Pasalnya, sistem indirect rule membuat rakyat tidak sepenuhnya sadar bahwa ketaatan mereka terhadap pemimpin setempat merupakan ketaatan terhadap pemerintah kolonial.
Strategi kolonial Belanda menggunakan sistem indirect rule sangat menguntungkan, khususnya dalam usaha memperkuat otoritasnya terhadap rakyat setempat.
Sistem ini pernah dilakukan Belanda di banyak daerah di Indonesia.
Baca juga: Hak-Hak Istimewa VOC
Salah satu contoh yang menggambarkan sistem indirect rule yang diterapkan pemerintah kolonial Belanda adalah raja dan bupati menjadi alat kekuasaan pemerintahan kolonial, seperti di Kerajaan Banten misalnya.
Pada masa Sultan Ageng Tirtayasa, VOC berhasil menghasut putra raja, yakni Sultan Haji, untuk melawan ayahnya sendiri.
Setelah Sultan Ageng Tirtayasa ditangkap oleh VOC, Sultan Haji diangkat sebagai raja Banten berikutnya, di bawah kendali VOC.
Sejak saat itu, segala sesuatu yang berkaitan dengan pemerintahan Kerajaan Banten harus mendapatkan persetujuan VOC.

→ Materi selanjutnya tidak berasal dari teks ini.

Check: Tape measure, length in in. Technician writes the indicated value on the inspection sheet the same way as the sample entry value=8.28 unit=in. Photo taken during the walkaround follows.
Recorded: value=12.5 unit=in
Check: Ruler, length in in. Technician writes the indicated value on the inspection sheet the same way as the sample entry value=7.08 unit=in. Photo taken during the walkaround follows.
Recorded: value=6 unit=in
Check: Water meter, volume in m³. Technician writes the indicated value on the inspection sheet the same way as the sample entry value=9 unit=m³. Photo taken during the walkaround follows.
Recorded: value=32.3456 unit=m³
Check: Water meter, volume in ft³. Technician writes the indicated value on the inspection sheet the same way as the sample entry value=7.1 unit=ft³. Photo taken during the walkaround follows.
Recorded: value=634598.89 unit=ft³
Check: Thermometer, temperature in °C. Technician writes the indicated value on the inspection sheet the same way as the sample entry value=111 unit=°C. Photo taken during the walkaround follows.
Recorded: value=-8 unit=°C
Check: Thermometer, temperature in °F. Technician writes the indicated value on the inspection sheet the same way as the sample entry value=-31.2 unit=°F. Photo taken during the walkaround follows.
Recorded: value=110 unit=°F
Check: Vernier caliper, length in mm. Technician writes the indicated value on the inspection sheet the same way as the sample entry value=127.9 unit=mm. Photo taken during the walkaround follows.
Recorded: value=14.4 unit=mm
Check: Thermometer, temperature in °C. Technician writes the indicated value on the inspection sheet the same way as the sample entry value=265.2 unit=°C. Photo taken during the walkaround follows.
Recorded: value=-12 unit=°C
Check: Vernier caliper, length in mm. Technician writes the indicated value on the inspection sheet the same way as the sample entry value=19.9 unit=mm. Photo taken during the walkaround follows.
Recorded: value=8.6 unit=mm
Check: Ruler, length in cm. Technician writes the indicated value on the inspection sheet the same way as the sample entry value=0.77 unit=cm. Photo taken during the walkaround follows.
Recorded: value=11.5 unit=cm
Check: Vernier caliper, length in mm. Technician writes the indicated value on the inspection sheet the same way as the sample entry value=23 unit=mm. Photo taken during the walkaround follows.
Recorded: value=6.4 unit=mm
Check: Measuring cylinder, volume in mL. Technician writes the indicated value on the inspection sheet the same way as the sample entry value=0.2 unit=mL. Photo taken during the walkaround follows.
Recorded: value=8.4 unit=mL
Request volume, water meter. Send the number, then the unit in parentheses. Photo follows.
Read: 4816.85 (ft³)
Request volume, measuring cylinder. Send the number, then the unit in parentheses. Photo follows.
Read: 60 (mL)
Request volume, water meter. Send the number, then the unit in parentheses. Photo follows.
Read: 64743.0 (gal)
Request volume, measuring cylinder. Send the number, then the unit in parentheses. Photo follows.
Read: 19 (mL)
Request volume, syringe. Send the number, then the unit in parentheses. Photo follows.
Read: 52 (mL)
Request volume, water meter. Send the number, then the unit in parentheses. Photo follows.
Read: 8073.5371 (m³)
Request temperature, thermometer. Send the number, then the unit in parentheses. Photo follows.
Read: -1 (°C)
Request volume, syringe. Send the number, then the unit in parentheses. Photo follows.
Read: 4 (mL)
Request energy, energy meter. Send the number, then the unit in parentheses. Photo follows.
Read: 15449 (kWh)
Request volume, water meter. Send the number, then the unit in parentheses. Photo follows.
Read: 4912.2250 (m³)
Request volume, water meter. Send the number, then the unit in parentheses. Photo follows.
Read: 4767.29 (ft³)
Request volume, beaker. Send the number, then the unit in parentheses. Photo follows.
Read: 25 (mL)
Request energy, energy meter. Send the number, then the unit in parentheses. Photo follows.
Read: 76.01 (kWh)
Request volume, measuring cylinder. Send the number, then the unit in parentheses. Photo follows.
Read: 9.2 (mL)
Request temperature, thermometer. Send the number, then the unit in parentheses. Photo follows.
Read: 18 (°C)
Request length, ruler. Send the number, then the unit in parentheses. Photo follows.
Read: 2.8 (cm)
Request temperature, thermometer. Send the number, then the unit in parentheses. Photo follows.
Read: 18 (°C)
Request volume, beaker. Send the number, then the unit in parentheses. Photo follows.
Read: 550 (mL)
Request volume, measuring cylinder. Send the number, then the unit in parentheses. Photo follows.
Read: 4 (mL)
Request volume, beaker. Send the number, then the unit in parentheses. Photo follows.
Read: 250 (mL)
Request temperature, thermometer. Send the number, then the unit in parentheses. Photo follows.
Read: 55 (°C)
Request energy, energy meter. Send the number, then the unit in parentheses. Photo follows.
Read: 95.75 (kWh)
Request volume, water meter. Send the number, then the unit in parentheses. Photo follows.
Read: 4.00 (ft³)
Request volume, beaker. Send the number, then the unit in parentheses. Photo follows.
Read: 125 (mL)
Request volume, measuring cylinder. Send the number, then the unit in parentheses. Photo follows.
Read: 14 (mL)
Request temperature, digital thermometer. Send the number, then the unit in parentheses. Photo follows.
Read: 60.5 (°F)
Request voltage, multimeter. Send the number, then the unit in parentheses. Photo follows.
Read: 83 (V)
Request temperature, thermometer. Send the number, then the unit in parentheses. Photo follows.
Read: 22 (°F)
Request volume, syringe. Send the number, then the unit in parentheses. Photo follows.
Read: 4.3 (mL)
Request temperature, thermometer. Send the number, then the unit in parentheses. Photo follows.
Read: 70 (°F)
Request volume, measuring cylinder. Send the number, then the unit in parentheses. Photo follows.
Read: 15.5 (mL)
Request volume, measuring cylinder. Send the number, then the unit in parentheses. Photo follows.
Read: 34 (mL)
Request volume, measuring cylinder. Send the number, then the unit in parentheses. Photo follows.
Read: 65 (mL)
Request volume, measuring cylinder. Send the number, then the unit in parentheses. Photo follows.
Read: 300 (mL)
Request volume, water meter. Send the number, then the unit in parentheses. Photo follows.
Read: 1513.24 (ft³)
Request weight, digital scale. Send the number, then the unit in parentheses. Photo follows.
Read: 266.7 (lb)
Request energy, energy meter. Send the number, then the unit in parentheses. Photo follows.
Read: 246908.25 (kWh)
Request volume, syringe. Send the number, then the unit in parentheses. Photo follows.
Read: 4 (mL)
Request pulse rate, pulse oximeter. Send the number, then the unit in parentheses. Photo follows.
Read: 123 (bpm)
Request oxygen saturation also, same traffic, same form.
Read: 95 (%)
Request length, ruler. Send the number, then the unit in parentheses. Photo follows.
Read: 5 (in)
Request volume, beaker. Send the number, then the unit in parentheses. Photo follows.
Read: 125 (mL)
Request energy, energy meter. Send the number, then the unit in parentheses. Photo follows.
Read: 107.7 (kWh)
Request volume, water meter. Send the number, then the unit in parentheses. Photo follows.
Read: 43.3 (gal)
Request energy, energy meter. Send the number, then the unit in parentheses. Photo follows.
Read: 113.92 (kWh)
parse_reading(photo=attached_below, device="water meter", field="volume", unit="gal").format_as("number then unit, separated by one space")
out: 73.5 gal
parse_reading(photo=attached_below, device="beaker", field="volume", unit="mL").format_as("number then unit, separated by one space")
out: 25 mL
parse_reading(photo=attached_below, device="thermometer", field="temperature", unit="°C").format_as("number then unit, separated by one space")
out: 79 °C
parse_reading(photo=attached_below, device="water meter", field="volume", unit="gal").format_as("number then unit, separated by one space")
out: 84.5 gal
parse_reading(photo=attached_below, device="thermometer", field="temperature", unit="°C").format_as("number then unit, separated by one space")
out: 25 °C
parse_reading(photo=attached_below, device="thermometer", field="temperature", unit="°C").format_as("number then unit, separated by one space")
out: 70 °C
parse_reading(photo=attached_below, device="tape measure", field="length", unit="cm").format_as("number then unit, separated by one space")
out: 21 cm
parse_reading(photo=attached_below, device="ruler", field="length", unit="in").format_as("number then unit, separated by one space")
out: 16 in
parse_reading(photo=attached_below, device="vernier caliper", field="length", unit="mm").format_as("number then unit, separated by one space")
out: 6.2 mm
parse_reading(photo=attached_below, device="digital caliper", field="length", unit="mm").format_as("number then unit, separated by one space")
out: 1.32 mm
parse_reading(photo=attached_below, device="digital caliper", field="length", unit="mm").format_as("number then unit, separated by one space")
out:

Setelah VOC dibubarkan pada 1799, sistem pemerintahan tidak langsung masih terus berjalan.
Misalnya, dalam mengeksploitasi tanah jajahan dengan Sistem Tanam Paksa, Belanda kembali memanfaatkan penguasa pribumi untuk menjalankan penyerahan wajib hasil bumi tersebut.
Sedangkan para pegawai Belanda ditugaskan untuk mengawasi jalannya Sistem Tanam Paksa dan melaporkan situasi di daerah kepada pejabat di atasnya.